Public Service Pension reforms

Published 29 May 2013

The Public Service Pensions Bill received Royal Assent on 25 April 2013, becoming the Public Service Pensions Act 2013.

Information about the Bill’s progress through Parliament is available on the Parliament website.

1. Background

In March 2011 the Independent Public Service Pensions Commission recommended that the government should introduce primary legislation to provide greater transparency, simplicity and certainty around Public Service Pensions.

The Public Service Pensions Act 2013 balances the cost risks more fairly between members and employers. New schemes will distribute benefits across scheme memberships more fairly.

2. Purpose

The Act is designed to:

  • create fairer career average public service pension schemes to replace the largest existing final salary schemes
  • link normal pension ages to state pension age to manage longevity risk (except for firefighters, police and the armed forces, where normal pension age will be 60, subject to regular reviews)
  • introduce an employer cost cap to protect the taxpayer from changes in cost
  • set out requirements for scheme governance, regulation and administration to ensure transparency and accountability
  • allow for transitional arrangements and protections where necessary
  • reform public body and ministerial pension schemes

3. Detail

Members will start earning benefits under the new scheme from April 2015 (2014 for the Local Government Pension Scheme).

The new scheme is a career average pension scheme, which means it looks at earnings throughout the member’s career. A final salary pension scheme uses the member’s final pensionable earnings to calculate pension benefits. Both are defined benefit pension schemes.

3.1 Pension value

The value of a pension depends on unique individual factors, including period of employment, career progression, salary and personal financial decisions.

The Independent Public Service Pensions Commission found that a career average scheme is likely to benefit people with lower salary growth more than higher earners. Career average schemes tend to be better for people who have a steady increase in salary each year.

Most low and middle earners working a full career will receive pension benefits at least as good – if not better – than they do now.

3.2 Retirement age

Members will be able to choose when they want to retire. Pension benefits earned from April 2015 (2014 for the Local Government Pension Scheme) will be calculated on the assumption that the member works until their state pension age; the pension will be adjusted if they retire before or after their scheme’s normal pension age. Most schemes offer online calculators to help members work out how much pension benefits they might receive at different retirement ages.

Normal pension ages will be set at age 60 in the police, firefighters and armed forces schemes, subject to regular review.

3.3 Benefits already earned

The pension benefits members have already earned will be protected.

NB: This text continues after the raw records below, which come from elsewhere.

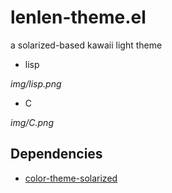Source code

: * lenlen-theme.el

a solarized-based kawaii light theme

- lisp

[[img/lisp.png]]

- C

[[img/C.png]]

** Dependencies

- [[https://github.com/sellout/emacs-color-theme-solarized][color-theme-solarized]]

At retirement, pension benefits will be worked out in two parts:

  1. the benefits earned in the original scheme
  2. the benefits earned after the changes are introduced

Members will keep all the pension benefits already earned for the years worked before April 2015 (2014 for the Local Government Pension Scheme):

  • these benefits will be worked out in the same way as they are now
  • members will be able to take them at the same normal pension age
  • benefits earned in a final salary scheme will be based on the member’s final pensionable earnings at the date they retire or leave the pension scheme (not the salary at the point they move to the new scheme)
  • for current Local Government Pension Scheme members any remaining ‘Rule of 85’ protection will still apply

3.4 Pension schemes offered by Non-Departmental Public Bodies

Non-Departmental Public Bodies (NDPBs) and other types of public bodies pension schemes will also be reformed, with new schemes in place no later than April 2018.

3.5 Member contribution rates

Member contribution increases are not legislated for under the Act.

The government announced at the 2010 spending review that it planned to increase contributions by an average of 3.2 percentage points over the 3 years up to 2015, saving £1.2billion in 2012 to 13, £2.3billion in 2013 to 14 and £2.8billion in 2014 to 15.